Set down every line of the data, unchanged and complete.

[Material supplied]
+ + + + +

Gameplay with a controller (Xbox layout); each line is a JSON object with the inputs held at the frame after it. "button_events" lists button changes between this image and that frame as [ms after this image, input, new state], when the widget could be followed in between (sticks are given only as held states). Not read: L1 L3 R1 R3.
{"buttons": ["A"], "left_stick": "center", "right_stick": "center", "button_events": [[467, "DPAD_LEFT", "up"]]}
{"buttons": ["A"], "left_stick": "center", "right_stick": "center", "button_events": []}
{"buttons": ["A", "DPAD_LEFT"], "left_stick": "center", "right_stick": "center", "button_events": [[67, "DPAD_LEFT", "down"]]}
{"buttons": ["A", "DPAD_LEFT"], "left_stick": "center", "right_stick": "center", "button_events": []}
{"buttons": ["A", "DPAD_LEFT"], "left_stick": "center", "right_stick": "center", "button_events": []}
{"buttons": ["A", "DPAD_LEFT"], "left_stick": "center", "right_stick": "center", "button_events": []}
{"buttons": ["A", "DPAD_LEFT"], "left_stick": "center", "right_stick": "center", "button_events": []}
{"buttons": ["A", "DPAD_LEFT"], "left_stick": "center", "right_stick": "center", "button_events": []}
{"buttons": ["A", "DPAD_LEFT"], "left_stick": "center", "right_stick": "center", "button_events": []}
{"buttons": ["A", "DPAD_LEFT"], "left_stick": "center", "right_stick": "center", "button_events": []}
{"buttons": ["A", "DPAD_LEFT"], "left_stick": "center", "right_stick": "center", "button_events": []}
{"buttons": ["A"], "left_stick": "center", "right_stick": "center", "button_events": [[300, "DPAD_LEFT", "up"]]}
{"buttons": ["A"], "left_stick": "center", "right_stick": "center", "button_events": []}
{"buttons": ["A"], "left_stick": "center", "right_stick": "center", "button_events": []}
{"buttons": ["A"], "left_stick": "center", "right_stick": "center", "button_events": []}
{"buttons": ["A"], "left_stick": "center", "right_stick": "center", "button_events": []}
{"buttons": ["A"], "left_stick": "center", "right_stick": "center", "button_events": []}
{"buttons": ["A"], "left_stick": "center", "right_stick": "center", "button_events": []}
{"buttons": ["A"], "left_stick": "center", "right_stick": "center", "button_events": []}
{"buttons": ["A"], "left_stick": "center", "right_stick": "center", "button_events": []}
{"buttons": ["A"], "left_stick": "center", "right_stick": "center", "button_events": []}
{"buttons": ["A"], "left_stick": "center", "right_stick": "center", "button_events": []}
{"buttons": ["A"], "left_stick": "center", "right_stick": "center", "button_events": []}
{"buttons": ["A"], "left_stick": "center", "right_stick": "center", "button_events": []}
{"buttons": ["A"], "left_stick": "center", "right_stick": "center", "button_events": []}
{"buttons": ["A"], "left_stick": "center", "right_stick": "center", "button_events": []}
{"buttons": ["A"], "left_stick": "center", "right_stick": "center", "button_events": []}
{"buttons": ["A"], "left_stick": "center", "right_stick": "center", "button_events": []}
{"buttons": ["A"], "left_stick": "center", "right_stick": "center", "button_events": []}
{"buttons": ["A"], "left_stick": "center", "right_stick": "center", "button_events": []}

+ + + + +

[Your solution]
Gameplay with a controller (Xbox layout); each line is a JSON object with the inputs held at the frame after it. "button_events" lists button changes between this image and that frame as [ms after this image, input, new state], when the widget could be followed in between (sticks are given only as held states). Not read: L1 L3 R1 R3.
{"buttons": ["A"], "left_stick": "center", "right_stick": "center", "button_events": [[467, "DPAD_LEFT", "up"]]}
{"buttons": ["A"], "left_stick": "center", "right_stick": "center", "button_events": []}
{"buttons": ["A", "DPAD_LEFT"], "left_stick": "center", "right_stick": "center", "button_events": [[67, "DPAD_LEFT", "down"]]}
{"buttons": ["A", "DPAD_LEFT"], "left_stick": "center", "right_stick": "center", "button_events": []}
{"buttons": ["A", "DPAD_LEFT"], "left_stick": "center", "right_stick": "center", "button_events": []}
{"buttons": ["A", "DPAD_LEFT"], "left_stick": "center", "right_stick": "center", "button_events": []}
{"buttons": ["A", "DPAD_LEFT"], "left_stick": "center", "right_stick": "center", "button_events": []}
{"buttons": ["A", "DPAD_LEFT"], "left_stick": "center", "right_stick": "center", "button_events": []}
{"buttons": ["A", "DPAD_LEFT"], "left_stick": "center", "right_stick": "center", "button_events": []}
{"buttons": ["A", "DPAD_LEFT"], "left_stick": "center", "right_stick": "center", "button_events": []}
{"buttons": ["A", "DPAD_LEFT"], "left_stick": "center", "right_stick": "center", "button_events": []}
{"buttons": ["A"], "left_stick": "center", "right_stick": "center", "button_events": [[300, "DPAD_LEFT", "up"]]}
{"buttons": ["A"], "left_stick": "center", "right_stick": "center", "button_events": []}
{"buttons": ["A"], "left_stick": "center", "right_stick": "center", "button_events": []}
{"buttons": ["A"], "left_stick": "center", "right_stick": "center", "button_events": []}
{"buttons": ["A"], "left_stick": "center", "right_stick": "center", "button_events": []}
{"buttons": ["A"], "left_stick": "center", "right_stick": "center", "button_events": []}
{"buttons": ["A"], "left_stick": "center", "right_stick": "center", "button_events": []}
{"buttons": ["A"], "left_stick": "center", "right_stick": "center", "button_events": []}
{"buttons": ["A"], "left_stick": "center", "right_stick": "center", "button_events": []}
{"buttons": ["A"], "left_stick": "center", "right_stick": "center", "button_events": []}
{"buttons": ["A"], "left_stick": "center", "right_stick": "center", "button_events": []}
{"buttons": ["A"], "left_stick": "center", "right_stick": "center", "button_events": []}
{"buttons": ["A"], "left_stick": "center", "right_stick": "center", "button_events": []}
{"buttons": ["A"], "left_stick": "center", "right_stick": "center", "button_events": []}
{"buttons": ["A"], "left_stick": "center", "right_stick": "center", "button_events": []}
{"buttons": ["A"], "left_stick": "center", "right_stick": "center", "button_events": []}
{"buttons": ["A"], "left_stick": "center", "right_stick": "center", "button_events": []}
{"buttons": ["A"], "left_stick": "center", "right_stick": "center", "button_events": []}
{"buttons": ["A"], "left_stick": "center", "right_stick": "center", "button_events": []}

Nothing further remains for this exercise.